2 Responses to “ETV’S white foreigners’ interview on occasions like “Timket” epitomizes nothing but messed up identities”

  1. I

    Dearest Endalk,

    Thank you for sharing your view. I read your points and a lot of questions came to my mind. However, I don’t want to dump them all here. I rather wanted to say just my opinion.

    Indeed, image building of a nation is always a positive act as you said. However, the benchmark we used as a reference matters. My point is not actually commenting on the reason why interviews are made with foreigners. The point is just look at any ETV program whether it is “Arhibu”, “Tenawo bebetiwo” or any; every journalist wants to mix “English” in between their talk. Even sometimes that is considered as knowledge level. So, taking this into account, it won’t be a big deal if they always count interviews with the so called “Ferenj” as an “image building” which shouldn’t be actually the case.

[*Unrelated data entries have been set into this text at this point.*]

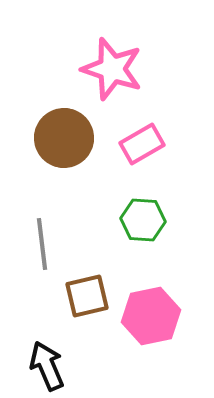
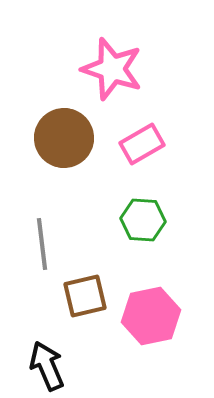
brown square: moved 2 px left
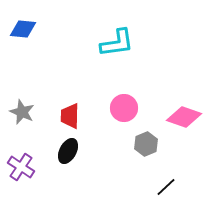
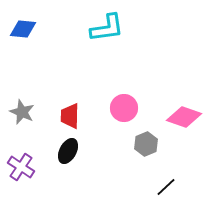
cyan L-shape: moved 10 px left, 15 px up
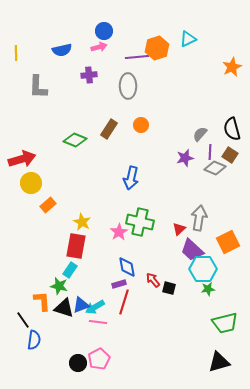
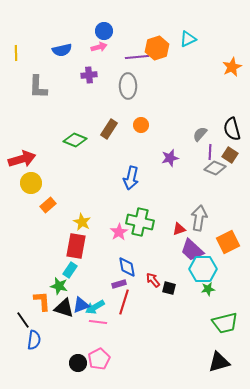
purple star at (185, 158): moved 15 px left
red triangle at (179, 229): rotated 24 degrees clockwise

    Another issue is the way majority of us have grown up. It is assumed that the one who can speak with “Ferenj” is considered as respected person. However, this is becoming obsolet the recent generation. Let me take you to the Arba Minch tour guiders. Majority of them are highschool graduates and they used to guide anyone coming from foreign countries. So to build an image of country on such occasion, I wish those guidee could have been interviewed through questions like: How many tourists have you guided this year? Which festival do the tourists appriciate more? what kind of improvements are expected from tourism office? etc.

    Though that is non of my business as an individual, I have a feeling that I shouldn’t be affraid when I comment on such things. Because, this is my blood Ethiopian, this is my country and this is mine whom I have to comment for constructive purpose. Overall, I agree with your idea in that the more we repeat with the same question and approach, the more will be deterioration than construction of the image.

  2. Alex

    I was once one of the white interviewees for ETV at Meskel festival in Adigrat in Sept 2009. You’re right the questions were fairly standard (‘how do you find Ethiopia?’ etc), but what I found concerning was that what was translated (dubbed into Amharic) when it was shown on TV wasn’t what I’d actually said. I can’t 100% confirm whether this is right or not as I never got to see the broadcast and don’t understand Amharic well enough, but (Ethiopian) friends with me when I was interviewed told me after they’d seen the broadcast.